En eeneiige tweelingen dan? Ook die zijn genetisch identiek. Die vergelijking gaat echter niet helemaal op, want tweelingen zijn niet op de wereld gezet om een tweeling te zijn, met het uitgesproken doel dat ze op elkaar lijken. Tweelingen zijn er ook niet altijd even gelukkig mee een tweeling te zijn, zo blijkt geregeld uit onderzoek.
Ons zelfbeeld is echter wel flexibel. In de loop der jaren zien we beter wat en wie we zijn, wat we wel en niet kunnen, of ons ik-ideaal realistisch is. Het zelfbeeld groeit en verandert voortdurend. Zou daar dan die extra sociale opdracht iemand anders te moeten vervangen, niet bij kunnen? Wie heeft nooit van familie de opmerking gehoord dat hij 'precies zijn vader' is, of zij 'het sprekend evenbeeld van haar moeder'? Maakt het psychologisch iets uit of iemand dan écht zijn vader of moeder is, in genetisch opzicht?

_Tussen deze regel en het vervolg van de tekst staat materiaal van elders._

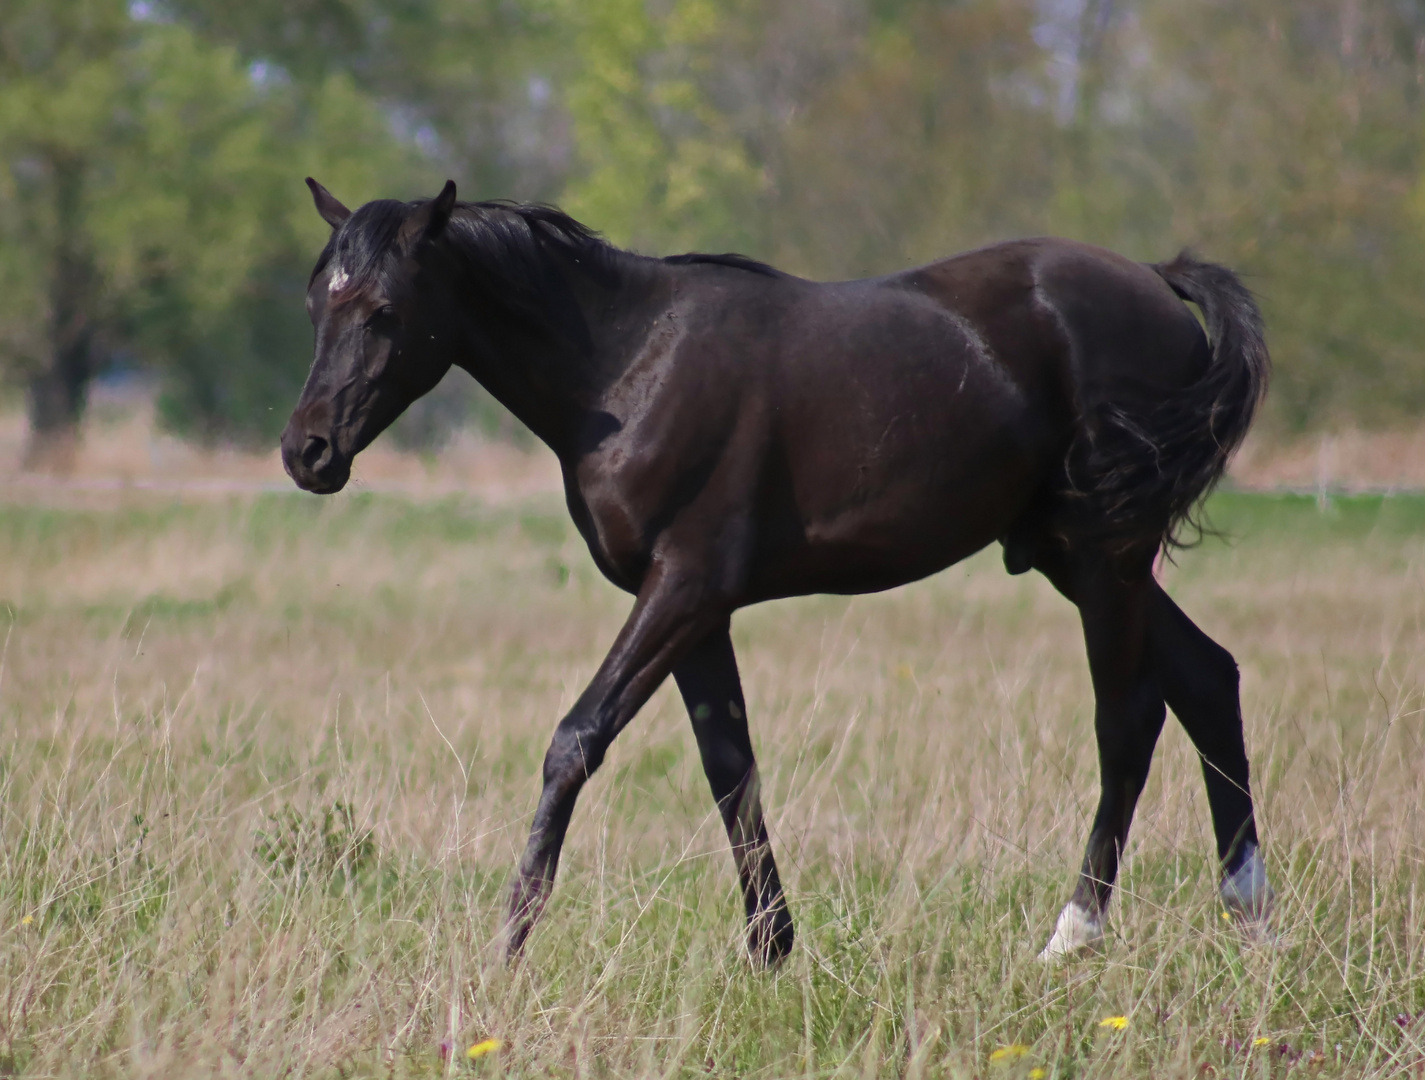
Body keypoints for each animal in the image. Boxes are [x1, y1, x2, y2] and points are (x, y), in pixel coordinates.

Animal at [283, 177, 1276, 963]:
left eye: (383, 311)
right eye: (315, 306)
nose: (307, 451)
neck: (625, 365)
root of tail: (1156, 282)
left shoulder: (683, 590)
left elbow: (576, 741)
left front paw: (509, 945)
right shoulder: (695, 611)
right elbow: (731, 768)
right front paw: (771, 948)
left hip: (1107, 557)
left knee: (1128, 714)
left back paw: (1073, 935)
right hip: (1078, 558)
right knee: (1205, 678)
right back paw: (1250, 916)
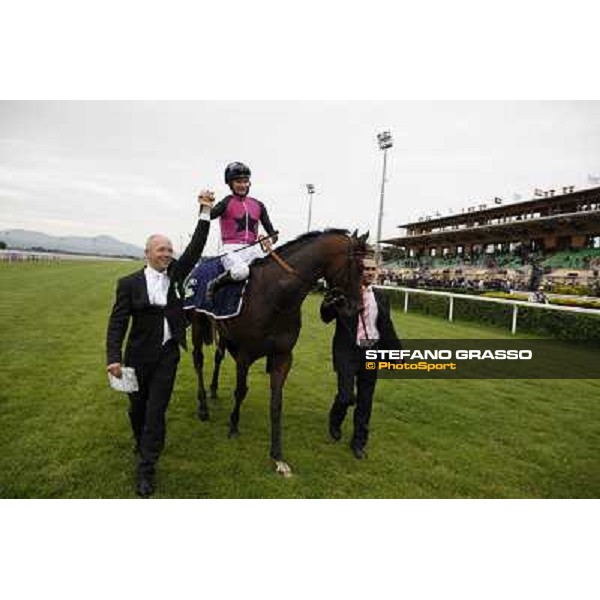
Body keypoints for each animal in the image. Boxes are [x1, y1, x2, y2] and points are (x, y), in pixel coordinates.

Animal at [190, 227, 368, 476]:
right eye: (359, 267)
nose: (358, 307)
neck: (275, 296)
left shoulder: (283, 357)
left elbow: (276, 403)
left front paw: (277, 455)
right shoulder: (245, 354)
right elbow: (240, 391)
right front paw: (233, 425)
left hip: (222, 333)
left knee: (217, 357)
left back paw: (214, 390)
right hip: (197, 323)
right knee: (198, 360)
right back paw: (203, 406)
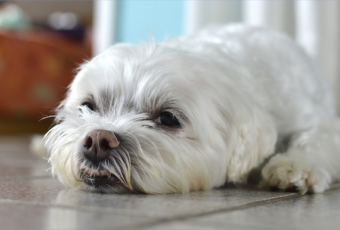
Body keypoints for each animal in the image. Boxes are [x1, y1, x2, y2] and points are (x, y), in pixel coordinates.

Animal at [43, 24, 340, 194]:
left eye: (168, 118)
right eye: (88, 106)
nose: (97, 139)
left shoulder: (310, 115)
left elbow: (316, 137)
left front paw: (296, 165)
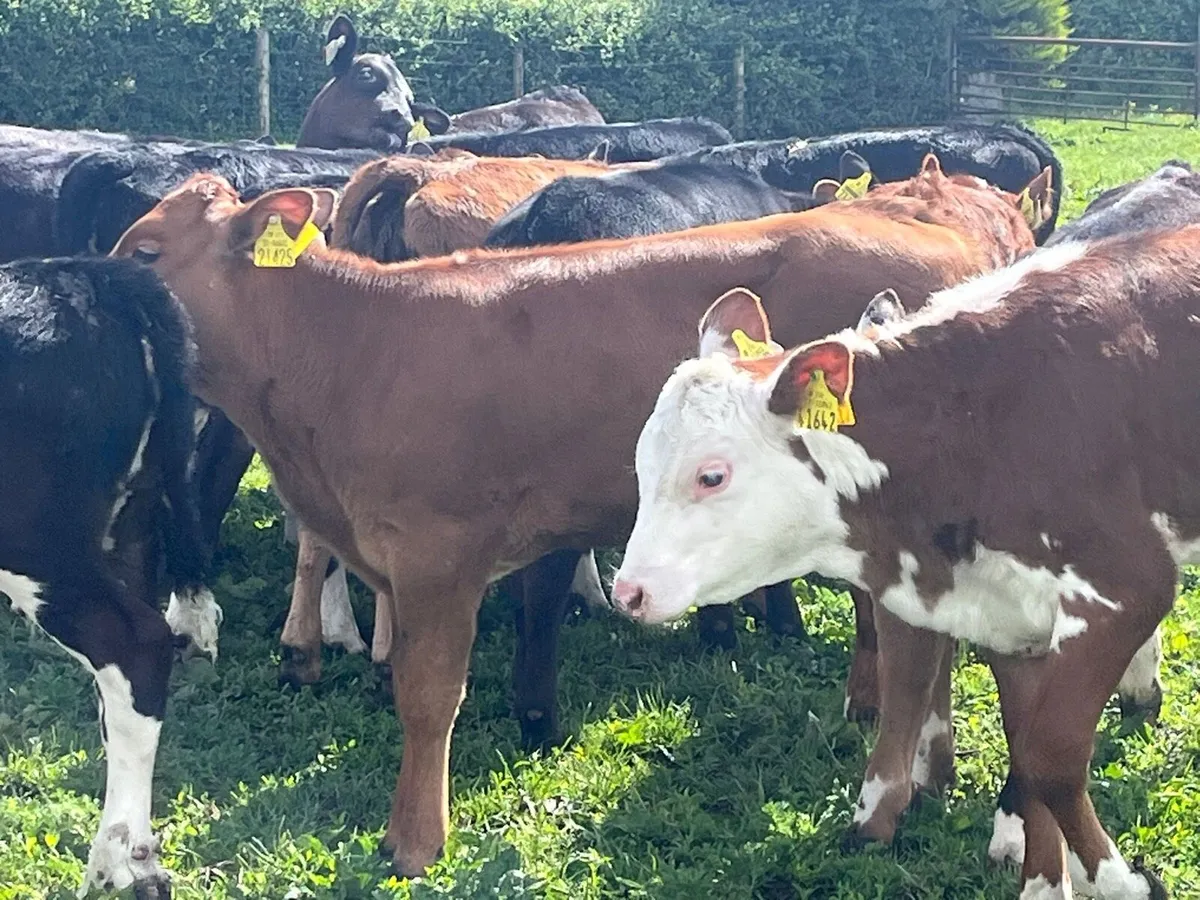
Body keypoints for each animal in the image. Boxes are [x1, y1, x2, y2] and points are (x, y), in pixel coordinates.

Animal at [607, 222, 1200, 898]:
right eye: (642, 464)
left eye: (711, 475)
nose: (628, 592)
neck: (969, 420)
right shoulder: (1008, 611)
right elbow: (1025, 749)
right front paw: (1045, 881)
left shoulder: (1124, 590)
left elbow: (1050, 757)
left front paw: (1123, 882)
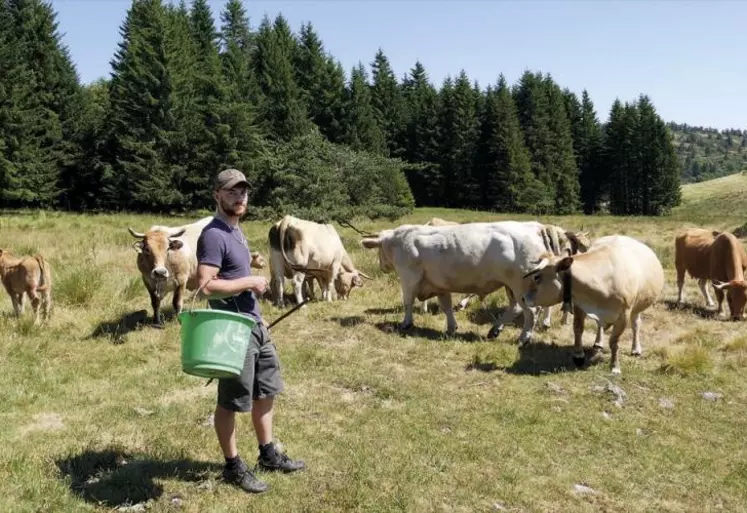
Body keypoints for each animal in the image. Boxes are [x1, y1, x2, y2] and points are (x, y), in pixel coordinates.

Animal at [360, 219, 592, 342]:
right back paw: (495, 329)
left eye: (379, 250)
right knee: (516, 308)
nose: (382, 266)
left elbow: (407, 302)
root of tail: (534, 226)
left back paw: (523, 338)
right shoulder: (440, 284)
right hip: (512, 287)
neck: (399, 240)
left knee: (531, 312)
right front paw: (451, 327)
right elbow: (446, 306)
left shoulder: (409, 278)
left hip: (521, 286)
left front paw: (406, 324)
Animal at [520, 234, 668, 374]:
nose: (522, 298)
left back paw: (635, 348)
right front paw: (578, 355)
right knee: (600, 325)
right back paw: (598, 342)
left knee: (636, 324)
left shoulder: (623, 315)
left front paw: (615, 366)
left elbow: (614, 341)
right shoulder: (580, 306)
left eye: (537, 277)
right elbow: (578, 329)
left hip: (638, 307)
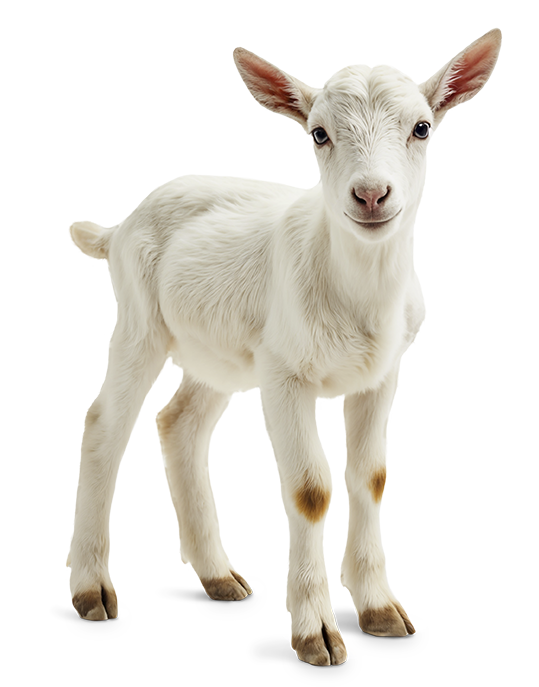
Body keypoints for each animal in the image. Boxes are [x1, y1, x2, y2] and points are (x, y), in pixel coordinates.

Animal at [67, 29, 502, 666]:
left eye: (422, 127)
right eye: (319, 133)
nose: (371, 194)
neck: (356, 298)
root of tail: (119, 225)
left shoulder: (382, 374)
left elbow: (371, 477)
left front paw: (380, 611)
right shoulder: (284, 373)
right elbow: (311, 490)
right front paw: (316, 632)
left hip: (220, 351)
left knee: (180, 422)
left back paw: (217, 575)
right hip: (141, 319)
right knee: (105, 425)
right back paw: (91, 588)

Ik ben een kloon in het diepst van mijn gedachten
Een kloon-kind kan zich echter nooit aan de hoge verwachtingen van zijn scheppers ontworstelen en - zoals een zoon of dochter gewoonlijk doet - een eigen weg gaan. De existentiële vraag 'Wie ben ik' heeft voor een kloon altijd de extra lading: 'Wie moet ik zijn?' Kloon is op de wereld gezet om een ander te vervangen, om een kinderwens in vervulling te doen gaan of wellicht als proefpersoon in een wereldwijd Kloon-project te dienen. Dat zijn morele keuzes geweest.
Het normen-en-waarden debat over menselijke klonen is nog nauwelijks begonnen. Het recht op een eigen identiteit moet daarin centraal staan. Het is een wezenlijke behoefte van ieder mens en het is een illusie te denken dat dat voor een kloon niet zo is.